State expected to okay low-income housing tax credits for Full Circle’s 48-unit Lawrence-Austin project in Jefferson Park
by BRIAN NADIG
The Illinois Housing Development Authority is expected to approve low-income housing tax credits this week for the proposed 4-story, 48-unit affordable housing project at 6001 W. Lawrence Ave., where rents for a one-bedroom apartment would cost between $475 and $1,300 a month.
Alderman Nicholas Sposato (38th) said that IHDA officials told him Monday that they have recommended that the project be approved at the authority’s July 17 board meeting. The project’s developer, Full Circle Communities, also is building a 75-unit mixed-income development at 5150 N. Northwest Hwy. which the state approved for tax credits in 2019. That development caused a storm of controversy on the Northwest Side under the former alderman of the 45th Ward.
"The community has absolutely no say about it," Sposato said of the Lawrence proposal. "It’s shameful."
The application for the tax credits was filed with the state about 7 months ago, but Sposato said that he first learned about it on July 1 when contacted by Nadig Newspapers.
The issuance of tax credits are considered key for the financing of low-income housing.
"They said that (Full Circle) had checked all the boxes, and I said, ‘What about the box for input from the local elected official and the box for a traffic study?’ They said those boxes aren’t part of it.

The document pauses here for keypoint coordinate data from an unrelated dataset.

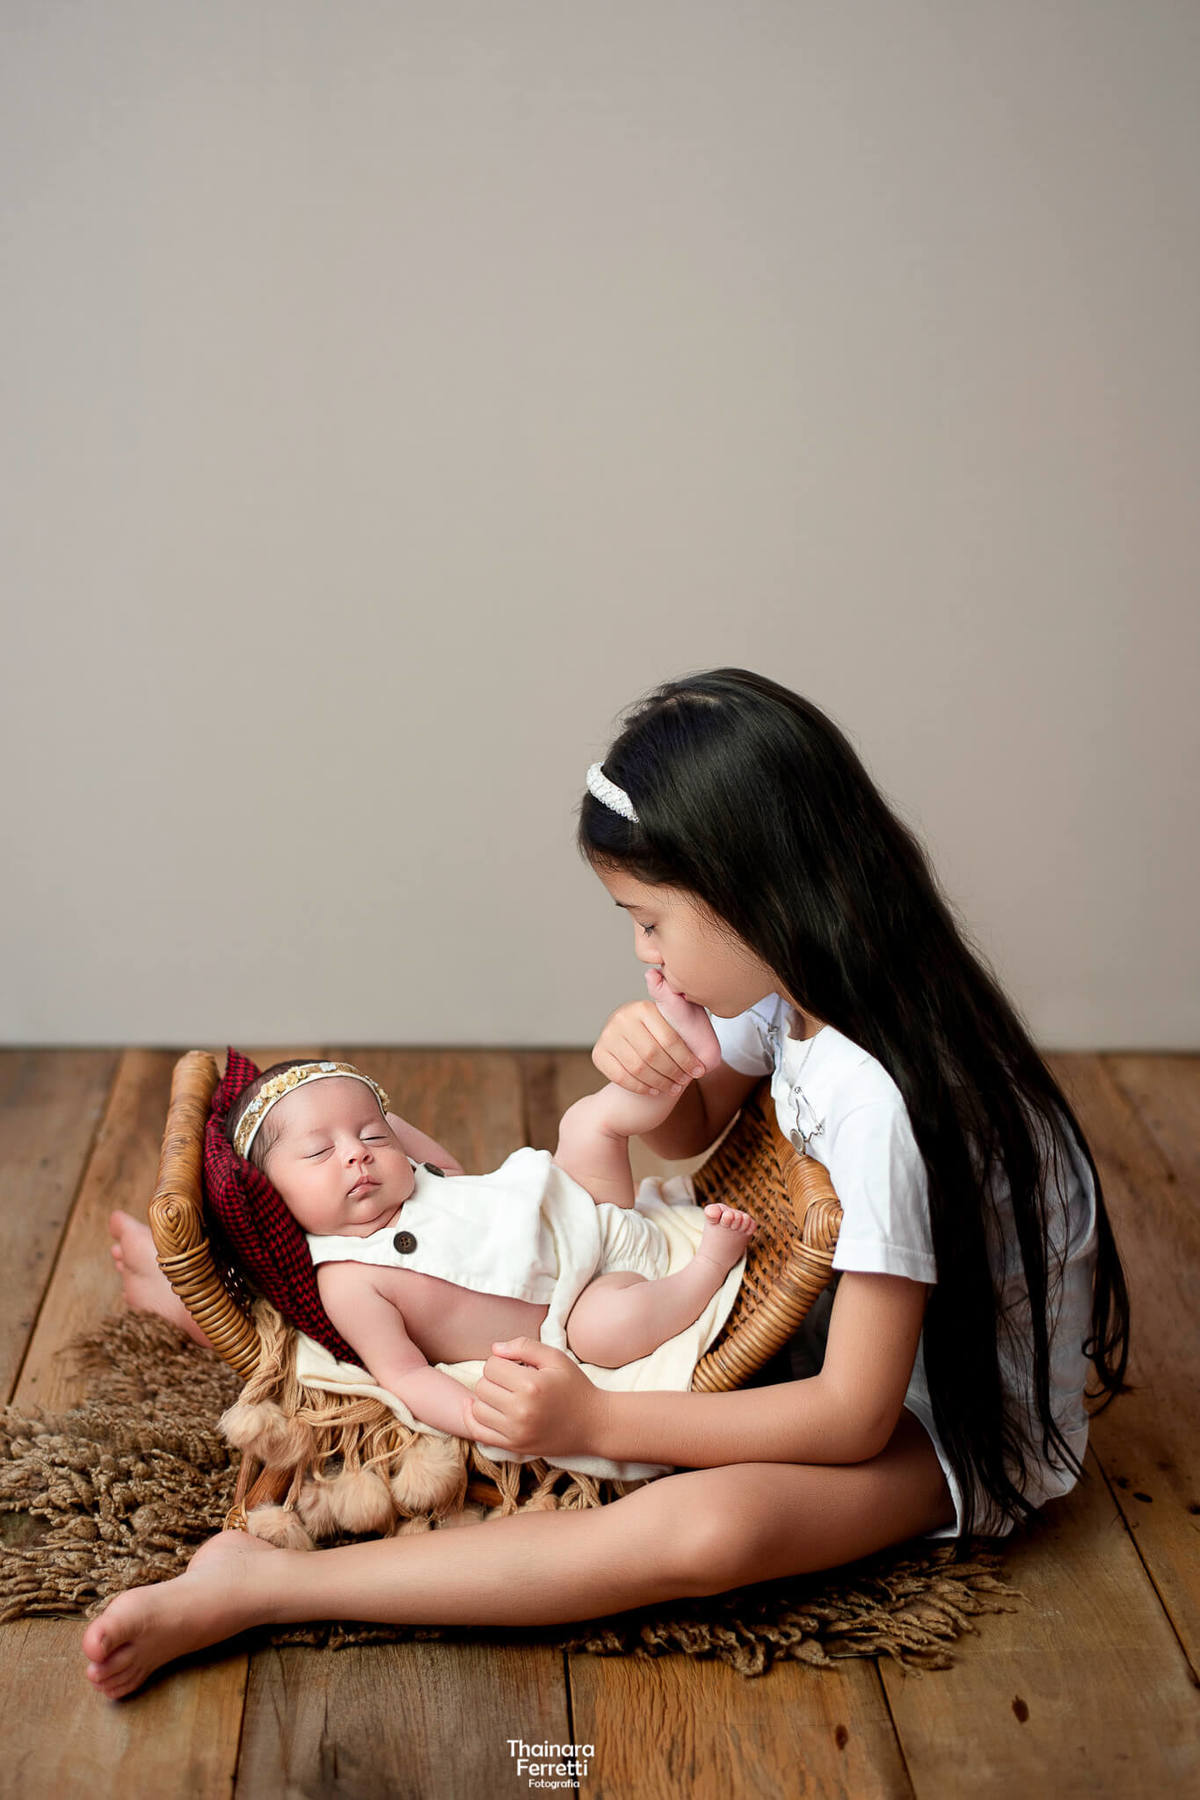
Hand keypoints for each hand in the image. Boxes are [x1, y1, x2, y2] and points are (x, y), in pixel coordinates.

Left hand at [466, 1338, 605, 1458]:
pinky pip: (479, 1433)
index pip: (492, 1366)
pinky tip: (484, 1410)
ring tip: (504, 1396)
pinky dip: (475, 1420)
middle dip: (493, 1379)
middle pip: (482, 1386)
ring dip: (486, 1399)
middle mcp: (520, 1410)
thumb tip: (495, 1349)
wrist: (594, 1425)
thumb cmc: (575, 1387)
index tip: (516, 1366)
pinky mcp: (514, 1447)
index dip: (502, 1362)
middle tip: (512, 1381)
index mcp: (531, 1385)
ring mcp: (516, 1432)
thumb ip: (524, 1346)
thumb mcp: (556, 1358)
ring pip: (477, 1409)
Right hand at [592, 999, 706, 1096]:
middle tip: (685, 1082)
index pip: (669, 1039)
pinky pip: (621, 1077)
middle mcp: (621, 1017)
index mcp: (643, 1007)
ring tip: (673, 1088)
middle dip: (673, 1072)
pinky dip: (641, 1087)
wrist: (646, 1045)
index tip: (699, 1071)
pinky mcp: (598, 1053)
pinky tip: (654, 1089)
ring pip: (637, 1068)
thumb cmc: (671, 1030)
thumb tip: (653, 973)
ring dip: (659, 1083)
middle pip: (652, 1055)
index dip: (686, 1059)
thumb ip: (672, 998)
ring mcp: (607, 1035)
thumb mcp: (680, 1015)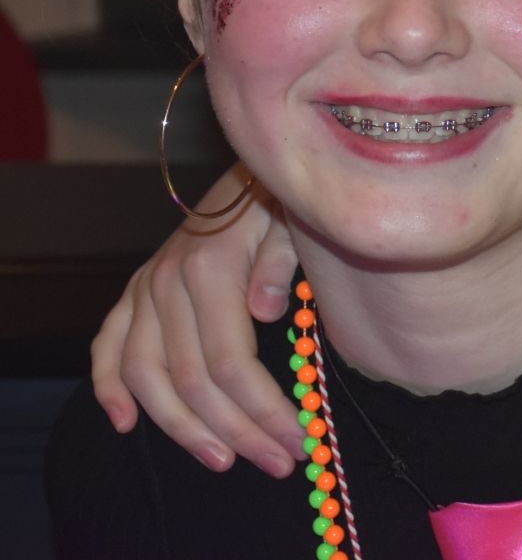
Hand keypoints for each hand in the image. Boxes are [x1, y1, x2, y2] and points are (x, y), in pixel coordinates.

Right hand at [90, 164, 303, 475]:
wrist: (252, 173)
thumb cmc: (283, 202)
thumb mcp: (296, 222)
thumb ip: (280, 262)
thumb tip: (264, 309)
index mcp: (209, 269)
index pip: (231, 363)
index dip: (263, 410)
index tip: (298, 441)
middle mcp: (167, 284)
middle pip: (193, 381)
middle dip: (238, 432)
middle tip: (278, 463)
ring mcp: (145, 290)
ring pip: (148, 377)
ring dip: (182, 429)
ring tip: (222, 461)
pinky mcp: (135, 293)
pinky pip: (108, 345)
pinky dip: (108, 387)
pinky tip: (125, 422)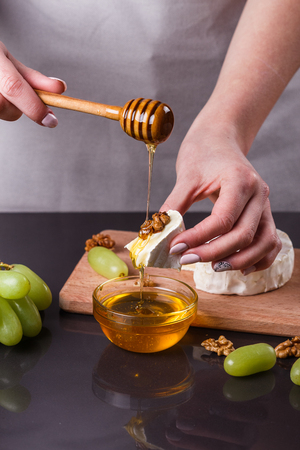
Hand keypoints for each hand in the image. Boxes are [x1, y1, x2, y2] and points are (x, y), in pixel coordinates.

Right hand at [0, 41, 65, 126]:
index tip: (51, 121)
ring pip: (0, 111)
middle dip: (18, 106)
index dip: (34, 107)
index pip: (14, 88)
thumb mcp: (8, 60)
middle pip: (5, 108)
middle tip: (15, 92)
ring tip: (1, 89)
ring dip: (6, 107)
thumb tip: (60, 89)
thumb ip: (33, 78)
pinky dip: (1, 105)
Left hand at [160, 116, 281, 273]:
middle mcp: (259, 194)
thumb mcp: (186, 176)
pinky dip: (259, 258)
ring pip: (264, 243)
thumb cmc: (204, 152)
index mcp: (240, 181)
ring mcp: (265, 205)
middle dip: (214, 253)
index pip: (223, 220)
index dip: (198, 238)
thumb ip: (174, 205)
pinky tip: (238, 266)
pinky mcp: (264, 214)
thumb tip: (160, 234)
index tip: (176, 247)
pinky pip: (271, 243)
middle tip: (187, 259)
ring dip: (240, 260)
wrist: (220, 138)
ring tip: (213, 268)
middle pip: (243, 235)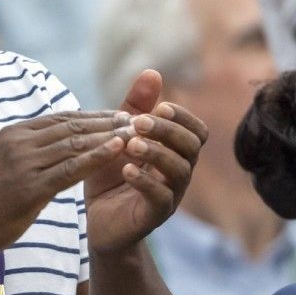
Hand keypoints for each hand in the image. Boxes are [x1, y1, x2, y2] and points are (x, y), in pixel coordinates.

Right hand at [0, 111, 131, 259]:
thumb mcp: (1, 167)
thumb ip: (25, 154)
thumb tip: (50, 148)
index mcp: (12, 134)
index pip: (60, 118)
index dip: (92, 116)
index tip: (118, 115)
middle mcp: (18, 142)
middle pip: (72, 125)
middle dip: (106, 121)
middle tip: (136, 119)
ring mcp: (24, 163)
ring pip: (75, 143)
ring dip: (109, 135)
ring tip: (136, 132)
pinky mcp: (30, 187)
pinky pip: (72, 168)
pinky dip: (98, 156)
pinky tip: (119, 150)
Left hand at [84, 70, 207, 255]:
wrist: (99, 223)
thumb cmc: (111, 178)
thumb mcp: (118, 137)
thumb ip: (134, 107)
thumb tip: (152, 71)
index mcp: (175, 153)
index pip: (197, 131)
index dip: (183, 116)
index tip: (159, 105)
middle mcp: (179, 173)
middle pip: (192, 147)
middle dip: (168, 130)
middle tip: (138, 122)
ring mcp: (170, 195)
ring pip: (180, 171)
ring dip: (157, 153)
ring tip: (131, 145)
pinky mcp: (154, 216)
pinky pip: (161, 197)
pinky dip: (145, 181)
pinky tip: (126, 170)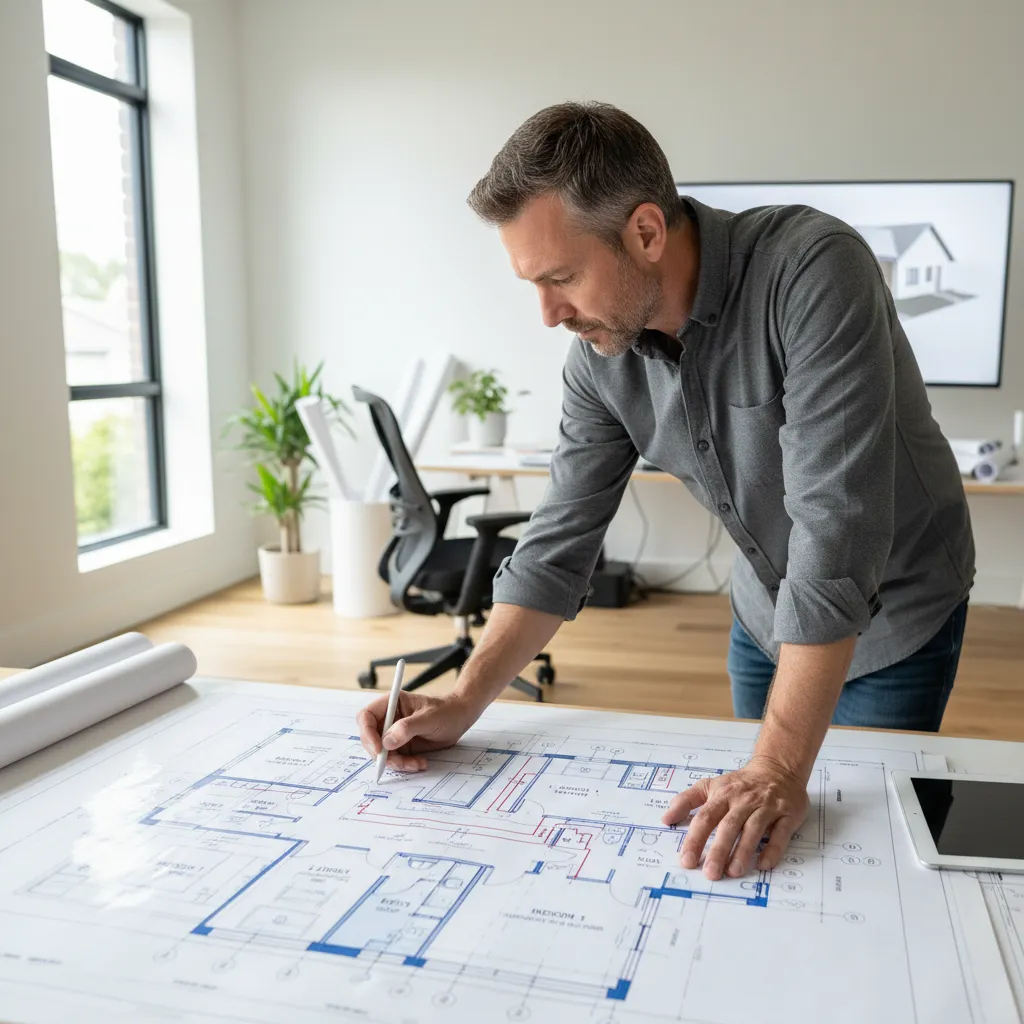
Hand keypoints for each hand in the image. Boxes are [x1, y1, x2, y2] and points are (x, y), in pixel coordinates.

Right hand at [356, 690, 483, 771]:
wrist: (460, 719)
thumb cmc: (446, 711)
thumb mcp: (428, 718)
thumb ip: (407, 728)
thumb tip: (387, 741)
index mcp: (391, 703)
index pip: (366, 717)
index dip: (367, 733)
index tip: (379, 749)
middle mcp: (389, 718)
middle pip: (370, 739)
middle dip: (382, 754)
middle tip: (398, 762)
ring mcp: (394, 733)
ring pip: (382, 753)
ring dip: (396, 762)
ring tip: (416, 763)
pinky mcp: (402, 746)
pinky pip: (395, 760)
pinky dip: (405, 765)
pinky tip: (420, 763)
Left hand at [661, 755, 809, 880]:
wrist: (777, 768)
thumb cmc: (740, 783)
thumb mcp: (710, 786)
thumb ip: (687, 800)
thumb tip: (665, 819)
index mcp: (723, 795)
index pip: (705, 818)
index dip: (695, 839)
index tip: (686, 860)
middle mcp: (743, 801)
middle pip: (728, 826)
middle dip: (719, 850)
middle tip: (710, 873)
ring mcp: (766, 807)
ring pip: (753, 830)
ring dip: (744, 851)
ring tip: (733, 872)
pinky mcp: (787, 813)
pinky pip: (781, 833)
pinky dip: (773, 849)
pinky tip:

That’s a dangerous intersection (Lawrence and Austin avenues) and now you’re putting 48 units," Sposato said.
The project has been endorsed by the Lightfoot administration, as the city Department of Housing sent the state a letter of support, but "no one from the mayor’s office" contacted Sposato to discuss the project, and Full Circle has not provided details of the proposal, the alderman said. Full Circle and Sposato are scheduled to meet for the first time to discuss the project on Wednesday, July 15.
Sposato said that the housing authority told him Monday that the units would be intended for households earning between 30 and 80 percent of the area’s media income and that the largest apartments would have three bedrooms, with rent up to about $1,700.
A preference would be given to veterans, but no information was available on whether there would be a guaranteed minimum number of units for veterans, the alderman said. He added that the Chicago Housing Authority would not be subsidizing the four-story development, unlike Full Circle’s complex on Northwest Highway, where some families will be chosen from the CHA waitlist.
The site’s existing RT-4 zoning can accommodate the proposed 48 apartments. It was rezoned to RT-4 in 2016 for a 24-unit townhouse development, which was never built, Sposato said.
"(Residents) were worried about parking for 24 units, with two-car garages. Now there’s going to be 48 units," Sposato said, adding that he has not been told the number of planned parking spaces.
On July 8 Sposato sent the housing authority a letter stating that he was not supporting the project.
"I would like the opportunity to meet with the developers and to have a chance to present their proposed project to my community. While I am in support of any project that is beneficial to the community, it is premature for me and my community to make a decision on this parcel," the letter stated.
Sposato and state Representative Lindsey LaPointe (D-19) met on July 13 with a group of residents and merchants who reportedly were concerned about Full Circle’s plans.
LaPointe said in a statement that she recently reached out to Full Circle to learn more details about the project. "I welcome additional housing options, in particular a fully accessible elevator-served building with a preference for veterans and people with disabilities. I have met many seniors in the area on fixed incomes who struggle to pay housing costs and need accessible housing as they age due to the older and inaccessible housing stock on the Far Northwest Side. This proposal will fill a need in our area and aid in economic development," LaPointe said.
Supporters of affordable housing argue that many families are rent-burdened, paying too much of their income toward housing expenses. Those who are opposed to affordable housing argue that such developments may bring their property values down.
The housing authority board meeting will be held at 11 a.m. Friday, July 17, and public comment can be e-mailed to firstname.lastname@example.org by 5 p.m. Thursday, July 16, and those submitting a comment are asked to include their name, addresses, telephone number and name of any business or organization they are representing. Those submitting a comment will be acknowledged at the meeting and be asked if they want to speak.